Pagi hari tadi (05/07) saya bersama keluarga pulang kampung ke rumah orang tua saya di Kulon Progo. Selain karena hari Sabtu tidak banyak kegiatan, kami memang sudah merencanakannya sejak beberapa hari sebelumnya. Nah, di situ saya berdiskusi dengan rekan yang kebetulan datang ke rumah, sebut saja namanya Polan (bukan nama sebenar). Kami diskusi panjang lebar, sampai akhirnya membahas mengenai pemilihan presiden yang akan dilaksanakan pada tanggal 9 Juli 2014 nanti. Terjadilah diskusi (sebenarnya dalam bahasa Jawa) kurang lebih seperti berikut ini.
Saya: “Gimana, besok ini pemilihan presiden mau memilih siapa?”
Polan: “Masih belum tahu ini. Menurut Mas Wahyu, besok yang menang siapa ya?”
Saya: “Di beberapa survey sih katanya diperkirakan Jokowi akan menang.. Ada juga yang bilang Prabowo akan menang. Emang gimana?”
Polan: “Ya, ini rekan-rekan saya mendukung Jokowi, namun ini ragu, nanti kalau kalah gimana ya, apa kita nggak runyam?”
Saya: “Runyam bagaimana? Kita ini kan wong cilik, dari dulu presidennya gonta-ganti yang Kang Polan masih saja tetap bekerja menambang pasir di Kali Progo kan? Emangnya presiden itu nanti bisa menambah jumlah pasir di kali?!”
Polan: “Iya sih, tapi kan kita maunya milih yang tidak kalah..”
Saya: “Lha, memilih itu kan sesuai dengan hati nurani, bukan nebak siapa yang menang lalu ikut-ikutan di situ..”
Memang selama sebulan terakhir, perdebatan mengenai calon presiden di berbagai media cukup keras, sehingga menimbulkan munculnya 2 kubu yang saling serang dengan keras, dan akhirnya menjadikan dukungan kepada masing-masing calon menjadi tidak rasional. Bahkan, saking tidak rasionalnya, para kandidat ini ada yang menyamakan dengan tokoh-tokoh Nabi di masa lalu.
Kalau dari apa yang saya lihat dari Kang Polan ini, dia tidak memihak kepada salah satu calon, namun dia masih ingin melihat kandidat siapa yang berpotensi menang, lalu dia akan memilih kandidat tersebut. Bagi Kang Polan, kepuasan batinnya bukan pada pilihan kandidat yang menurut dia baik, namun pada kandidat yang menurut dia akan menang, sehingga kalau yang dia pilih itu menang, maka dia akan ada kepuasan tersendiri, terlepas dia melihat kandidat itu baik atau tidak. Pada akhirnya, saya melihat juga banyak pemilih yang mengidolakan kandidat presiden seperti klub sepakbola. Bukan karena tim itu main bagus, namun yang penting cari yang ramai. Semakin ramai semakin banyak yang gabung menjadi penggemar.

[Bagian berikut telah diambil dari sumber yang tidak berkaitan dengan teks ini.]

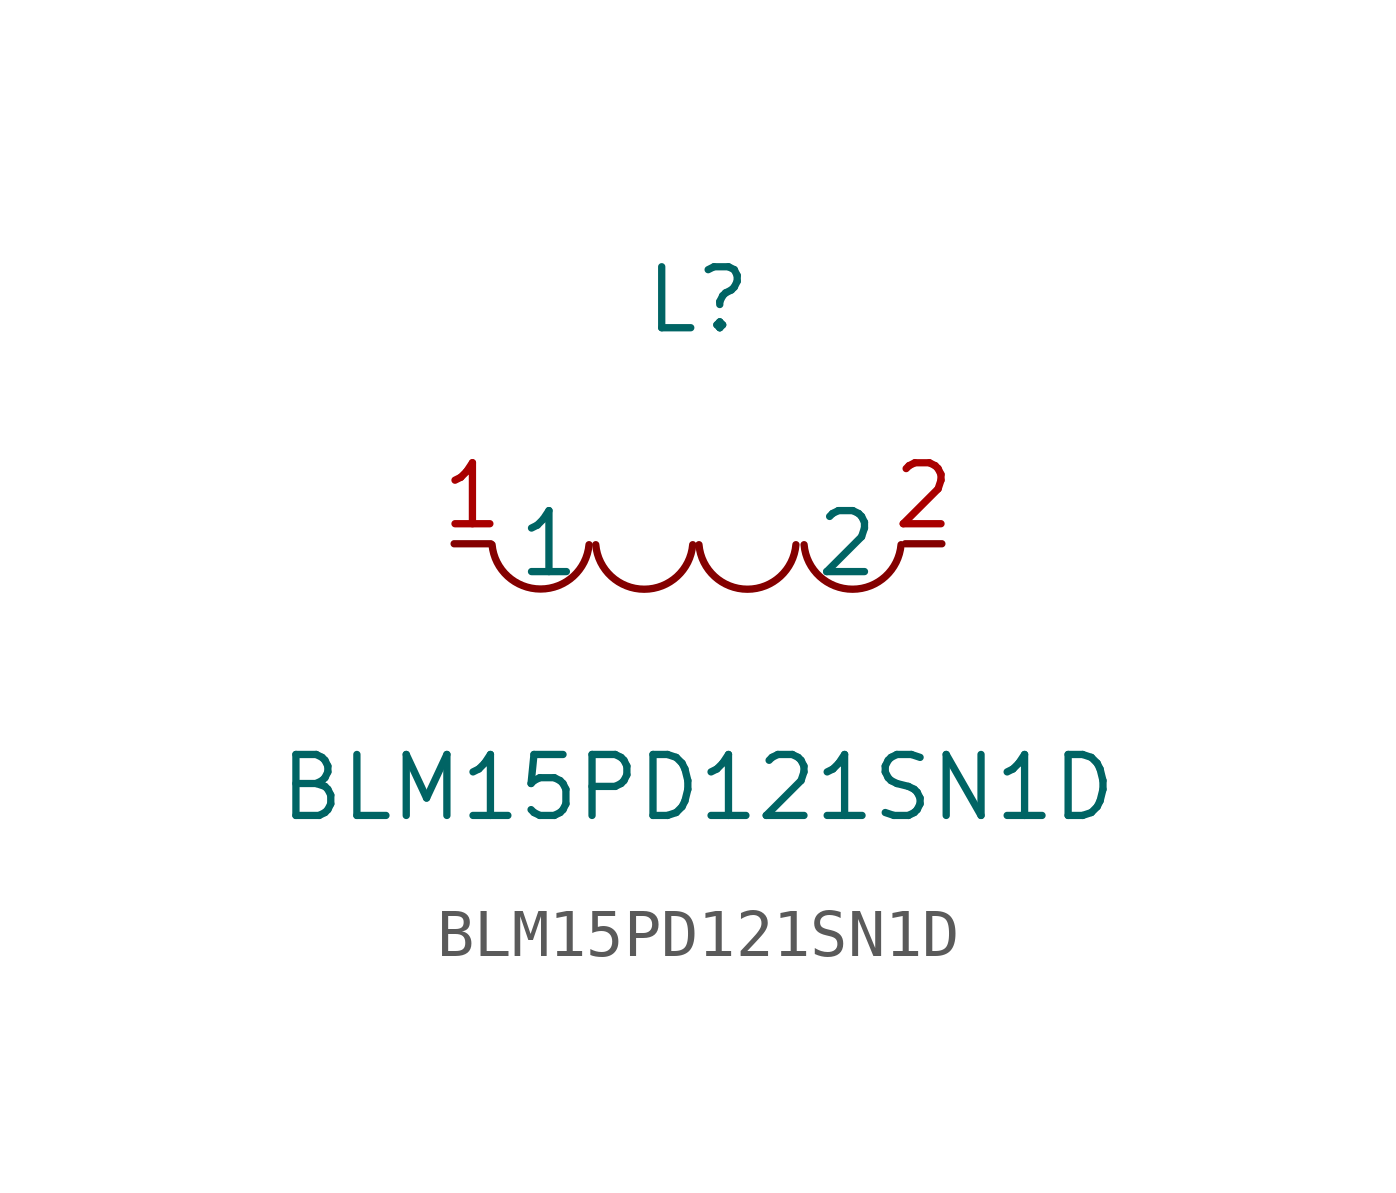
<source format=kicad_sym>
(kicad_symbol_lib
  (version 1)
  (generator "faebryk")
  (symbol "BLM15PD121SN1D"
    (property "Reference" "L"
      (at 0 5.08 0)
      (effects (font (size 1.27 1.27)) (hide no)))
    (property "Value" "BLM15PD121SN1D"
      (at 0 -5.08 0)
      (effects (font (size 1.27 1.27)) (hide no)))
    (symbol "BLM15PD121SN1D_0_1"
      (arc (start -4.29 -0.02) (mid -2.81 -1.01) (end -2.27 -0.02) (stroke (width 0) (type default) (color 0 0 0 0)) (fill (type none)))
      (arc (start -2.13 -0.02) (mid -0.66 -1.01) (end -0.11 -0.02) (stroke (width 0) (type default) (color 0 0 0 0)) (fill (type none)))
      (arc (start 0.02 -0.02) (mid 1.49 -1.01) (end 2.04 -0.02) (stroke (width 0) (type default) (color 0 0 0 0)) (fill (type none)))
      (arc (start 2.21 -0.02) (mid 3.68 -1.01) (end 4.23 -0.02) (stroke (width 0) (type default) (color 0 0 0 0)) (fill (type none)))
      (pin unspecified line (at 5.08 0 180) (length 0.762) (name "2" (effects (font (size 1.27 1.27)) (hide no))) (number "2" (effects (font (size 1.27 1.27)) (hide no))))
      (pin unspecified line (at -5.08 0 0) (length 0.762) (name "1" (effects (font (size 1.27 1.27)) (hide no))) (number "1" (effects (font (size 1.27 1.27)) (hide no)))))))
</source>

Ada yang menyebut bahwa mereka ini juga termasuk swing voter, sehingga lembaga survey banyak memanipulasi hasil survey agar para pemilih yang ragu ini berpindah haluan ke kandidat yang menurut survey akan menang. Dari berbagai survey sejak jaman pemilihan legislatif, baru kali ini saya melihat survey pemilihan presiden tidak seragam, dan cenderung berat ke kandidat yang didukung oleh para ‘surveyor’ tersebut. Saya yakin bahwa survey ini sedikit banyak akan mengarahkan para pemilih yang masih galau, untuk memberikan suaranya kepada pilihan kandidat yang sudah ditentukan.
Dan saya pun belum mengaku kepada Kang Polan bahwa saya juga sebenarnya swing voter. Saya baru akan menentukan siapa yang saya pilih di bilik suara hari Rabu nanti.
Memang, menurut sumber yang tidak dikenal, di dunia ini hanya ada 3 macam kebohongan: bohong, bohong besar, dan statistik.